** Opening EXTRACTED TEXT block **

This is just a patent. Still we know AMD has moved a lot of their Ryzen engineers over to the Radeon group. So who knows. Perhaps this is coming as early as 7000s. They used a lot of Ryzen ideas this generation.

However yes if the got this working, it would no doubt help a ton with shortages. Same logic as the Ryzen chips... instead of one 600nm size chip you can fab a cheap controller chip, and a bunch of smaller GPU chiplets.

It would be no more SLI like then Ryzen is dual socket like. The OS would be talking to the controller chip not each chiplet. Yes there are latency issues to deal with just like there is for Ryzen chiplets.... however the OS sees one physical CPU not 2.
 
I’m far more interested in seeing how they manage to present the package to the OS as a single cohesive GPU. This doesn’t look too dissimilar to any other multi GPU configuration so how will it spread the load across the multiple chips? Or is this their implementation plan for when multiGPU code is more prevalent in existing software?
I'm sure it'll be just the way it's done now... they have multiple CU's on a single GPU with some method of handing out instructions on what to do for each one. If the CU's are spread on a single die or multiple, it's still the same concept, just slightly more latency, which is probably why they've been pushing the cache architecture in anticipation. It's not to much different than a chiplet CPU with an I/O die (I mean, conceptually, obviously implementation is a bit more difficult). I don't imagine they'll install 4 full GPU's on chiplets without something to coordinate the memory accesses and coordination. I don't think their plan is to go to software, that would be highly inefficient.
 
I'm sure it'll be just the way it's done now... they have multiple CU's on a single GPU with some method of handing out instructions on what to do for each one. If the CU's are spread on a single die or multiple, it's still the same concept, just slightly more latency, which is probably why they've been pushing the cache architecture in anticipation. It's not to much different than a chiplet CPU with an I/O die (I mean, conceptually, obviously implementation is a bit more difficult). I don't imagine they'll install 4 full GPU's on chiplets without something to coordinate the memory accesses and coordination. I don't think their plan is to go to software, that would be highly inefficient.

** Closing EXTRACTED TEXT block **
** Opening DATA PROVIDED block **

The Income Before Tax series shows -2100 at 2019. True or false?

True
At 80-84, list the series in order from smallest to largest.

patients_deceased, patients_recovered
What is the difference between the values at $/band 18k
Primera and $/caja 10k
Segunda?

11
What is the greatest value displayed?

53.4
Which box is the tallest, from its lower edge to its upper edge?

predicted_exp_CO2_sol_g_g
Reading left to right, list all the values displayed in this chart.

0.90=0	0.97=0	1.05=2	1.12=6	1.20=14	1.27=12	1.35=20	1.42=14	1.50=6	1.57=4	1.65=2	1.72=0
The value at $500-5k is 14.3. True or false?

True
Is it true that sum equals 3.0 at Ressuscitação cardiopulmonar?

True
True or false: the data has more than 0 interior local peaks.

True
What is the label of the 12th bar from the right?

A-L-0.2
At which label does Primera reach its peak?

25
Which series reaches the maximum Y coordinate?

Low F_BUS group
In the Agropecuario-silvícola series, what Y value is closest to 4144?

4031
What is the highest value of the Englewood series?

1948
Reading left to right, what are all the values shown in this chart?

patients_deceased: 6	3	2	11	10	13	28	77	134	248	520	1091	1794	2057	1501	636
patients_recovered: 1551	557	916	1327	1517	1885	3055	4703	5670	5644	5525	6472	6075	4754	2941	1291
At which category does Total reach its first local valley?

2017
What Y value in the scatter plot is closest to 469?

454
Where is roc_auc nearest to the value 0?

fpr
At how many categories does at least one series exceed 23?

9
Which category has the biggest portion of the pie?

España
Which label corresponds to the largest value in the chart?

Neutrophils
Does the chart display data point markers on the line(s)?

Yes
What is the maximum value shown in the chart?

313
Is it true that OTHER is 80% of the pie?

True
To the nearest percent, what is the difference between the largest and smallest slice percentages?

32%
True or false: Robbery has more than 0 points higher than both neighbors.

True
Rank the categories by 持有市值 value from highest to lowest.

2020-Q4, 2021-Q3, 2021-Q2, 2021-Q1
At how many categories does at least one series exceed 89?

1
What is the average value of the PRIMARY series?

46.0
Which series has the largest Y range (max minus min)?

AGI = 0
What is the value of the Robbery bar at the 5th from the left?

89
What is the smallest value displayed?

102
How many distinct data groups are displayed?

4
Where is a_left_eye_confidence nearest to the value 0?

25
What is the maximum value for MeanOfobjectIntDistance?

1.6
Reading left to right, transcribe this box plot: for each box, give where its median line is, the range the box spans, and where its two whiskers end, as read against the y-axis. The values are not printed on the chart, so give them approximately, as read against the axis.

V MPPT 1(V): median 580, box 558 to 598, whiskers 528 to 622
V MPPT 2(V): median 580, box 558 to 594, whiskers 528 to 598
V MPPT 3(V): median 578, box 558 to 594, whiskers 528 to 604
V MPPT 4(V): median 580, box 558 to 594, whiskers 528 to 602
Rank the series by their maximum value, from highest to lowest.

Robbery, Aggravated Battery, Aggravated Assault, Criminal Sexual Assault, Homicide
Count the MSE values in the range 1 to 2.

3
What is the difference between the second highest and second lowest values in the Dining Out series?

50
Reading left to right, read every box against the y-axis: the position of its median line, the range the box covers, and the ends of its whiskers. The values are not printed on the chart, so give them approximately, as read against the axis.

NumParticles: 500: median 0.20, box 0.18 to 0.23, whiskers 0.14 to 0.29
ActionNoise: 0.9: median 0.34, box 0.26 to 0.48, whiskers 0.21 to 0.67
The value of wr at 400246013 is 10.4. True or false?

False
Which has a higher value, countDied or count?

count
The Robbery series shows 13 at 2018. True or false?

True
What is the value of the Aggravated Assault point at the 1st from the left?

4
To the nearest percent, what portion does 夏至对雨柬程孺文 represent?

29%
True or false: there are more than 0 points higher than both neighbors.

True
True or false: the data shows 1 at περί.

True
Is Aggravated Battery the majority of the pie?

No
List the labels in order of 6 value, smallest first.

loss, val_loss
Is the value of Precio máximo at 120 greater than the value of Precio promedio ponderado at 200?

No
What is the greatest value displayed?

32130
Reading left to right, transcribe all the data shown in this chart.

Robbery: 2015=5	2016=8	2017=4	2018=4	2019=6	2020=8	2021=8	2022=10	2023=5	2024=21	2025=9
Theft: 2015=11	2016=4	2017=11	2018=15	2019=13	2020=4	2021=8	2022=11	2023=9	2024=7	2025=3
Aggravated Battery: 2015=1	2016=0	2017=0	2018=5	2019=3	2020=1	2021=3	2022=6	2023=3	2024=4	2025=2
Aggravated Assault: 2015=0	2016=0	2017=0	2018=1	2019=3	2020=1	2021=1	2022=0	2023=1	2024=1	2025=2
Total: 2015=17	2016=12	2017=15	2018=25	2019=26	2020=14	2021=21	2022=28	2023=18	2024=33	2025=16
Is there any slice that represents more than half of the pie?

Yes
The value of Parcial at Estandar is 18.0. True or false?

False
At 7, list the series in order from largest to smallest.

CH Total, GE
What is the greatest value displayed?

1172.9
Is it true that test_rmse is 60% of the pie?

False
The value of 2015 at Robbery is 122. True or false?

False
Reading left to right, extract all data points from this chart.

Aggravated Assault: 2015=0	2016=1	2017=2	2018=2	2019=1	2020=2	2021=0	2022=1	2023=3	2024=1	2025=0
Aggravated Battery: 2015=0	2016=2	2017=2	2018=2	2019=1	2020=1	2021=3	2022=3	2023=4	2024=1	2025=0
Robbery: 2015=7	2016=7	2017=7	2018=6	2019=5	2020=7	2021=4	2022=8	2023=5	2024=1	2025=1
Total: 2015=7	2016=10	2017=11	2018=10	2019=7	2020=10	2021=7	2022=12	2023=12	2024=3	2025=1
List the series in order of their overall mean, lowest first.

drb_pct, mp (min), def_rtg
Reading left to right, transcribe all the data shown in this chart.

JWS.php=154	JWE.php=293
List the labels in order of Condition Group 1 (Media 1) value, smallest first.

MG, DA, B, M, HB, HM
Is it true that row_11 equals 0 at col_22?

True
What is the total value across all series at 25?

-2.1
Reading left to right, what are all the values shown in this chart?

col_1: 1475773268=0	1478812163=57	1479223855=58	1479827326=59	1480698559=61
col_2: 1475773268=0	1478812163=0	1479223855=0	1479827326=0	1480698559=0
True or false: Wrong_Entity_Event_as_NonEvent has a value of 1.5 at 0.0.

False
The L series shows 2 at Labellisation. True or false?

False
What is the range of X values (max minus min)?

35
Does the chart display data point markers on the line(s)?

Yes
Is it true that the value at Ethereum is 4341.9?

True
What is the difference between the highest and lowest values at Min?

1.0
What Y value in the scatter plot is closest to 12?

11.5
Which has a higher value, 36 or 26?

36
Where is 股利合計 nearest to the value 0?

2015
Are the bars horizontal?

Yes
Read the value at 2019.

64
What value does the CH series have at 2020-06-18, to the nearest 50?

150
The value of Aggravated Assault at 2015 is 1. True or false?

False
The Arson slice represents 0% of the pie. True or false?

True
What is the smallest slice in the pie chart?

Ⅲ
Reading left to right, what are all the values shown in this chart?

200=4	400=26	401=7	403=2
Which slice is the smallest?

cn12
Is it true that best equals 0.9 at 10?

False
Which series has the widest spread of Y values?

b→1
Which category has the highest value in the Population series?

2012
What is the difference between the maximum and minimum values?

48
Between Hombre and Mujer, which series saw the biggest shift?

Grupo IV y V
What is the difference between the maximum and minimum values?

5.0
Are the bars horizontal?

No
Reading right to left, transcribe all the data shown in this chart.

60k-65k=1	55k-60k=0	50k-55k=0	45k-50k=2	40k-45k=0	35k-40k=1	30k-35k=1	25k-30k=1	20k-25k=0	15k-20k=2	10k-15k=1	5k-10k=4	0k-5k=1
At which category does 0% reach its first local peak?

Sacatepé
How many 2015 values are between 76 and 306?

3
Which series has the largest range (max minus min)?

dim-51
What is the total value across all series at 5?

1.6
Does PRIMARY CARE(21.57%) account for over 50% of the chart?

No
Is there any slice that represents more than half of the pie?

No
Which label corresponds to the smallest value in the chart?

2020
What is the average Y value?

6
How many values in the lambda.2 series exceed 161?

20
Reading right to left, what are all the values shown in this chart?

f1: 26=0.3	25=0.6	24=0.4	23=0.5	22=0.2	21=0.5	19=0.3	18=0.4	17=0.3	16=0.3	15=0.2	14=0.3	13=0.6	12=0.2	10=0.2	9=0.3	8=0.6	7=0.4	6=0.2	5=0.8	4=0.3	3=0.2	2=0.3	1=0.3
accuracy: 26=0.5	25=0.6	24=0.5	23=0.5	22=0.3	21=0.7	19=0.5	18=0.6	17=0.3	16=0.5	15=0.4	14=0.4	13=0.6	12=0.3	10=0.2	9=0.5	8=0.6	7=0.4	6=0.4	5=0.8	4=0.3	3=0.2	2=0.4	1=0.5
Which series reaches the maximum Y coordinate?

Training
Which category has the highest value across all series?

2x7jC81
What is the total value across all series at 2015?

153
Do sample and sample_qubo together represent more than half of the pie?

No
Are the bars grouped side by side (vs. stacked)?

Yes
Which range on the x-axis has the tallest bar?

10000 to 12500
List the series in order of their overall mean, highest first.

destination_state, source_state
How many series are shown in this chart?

** Closing DATA PROVIDED block **

§ TASK LIST:
1/ Please translate this sentence from the AMD GPU chiplet discussion into Spanish: "The OS would be talking to the controller chip not each chiplet."
2/ Continue the AMD GPU chiplet discussion after its last sentence.

§ RESULTS FOR THE EXERCISE:
1/ El sistema operativo se comunicaría con el chip controlador, no con cada chiplet.

2/
I agree but their supposed attempts to date at presenting their packages as a uniformed GPU have been bad. NVidia nor Intel have faired much better which is why both NVidia and Intel have been working with developers very closely for the last year to implement multi GPU for Vulkan, and DX12 at a software level. If AMD has made some sort of breakthrough that’s great but if they have their holding that one pretty close.
 
View attachment 315133

"theoretically speaking, it should work better in all regards for GPUs which are parallel devices than for CPUs which are serial devices. Not only that but you are looking at massive yield gains from just shifting to an MCM based approach instead of a monolithic die."
this doesn't seem viable in the long term with those I/O dies being huge and massively wasteful on the substrates


way too big currently:


1609613225486.png
 
I agree but their supposed attempts to date at presenting their packages as a uniformed GPU have been bad. NVidia nor Intel have faired much better which is why both NVidia and Intel have been working with developers very closely for the last year to implement multi GPU for Vulkan, and DX12 at a software level. If AMD has made some sort of breakthrough that’s great but if they have their holding that one pretty close.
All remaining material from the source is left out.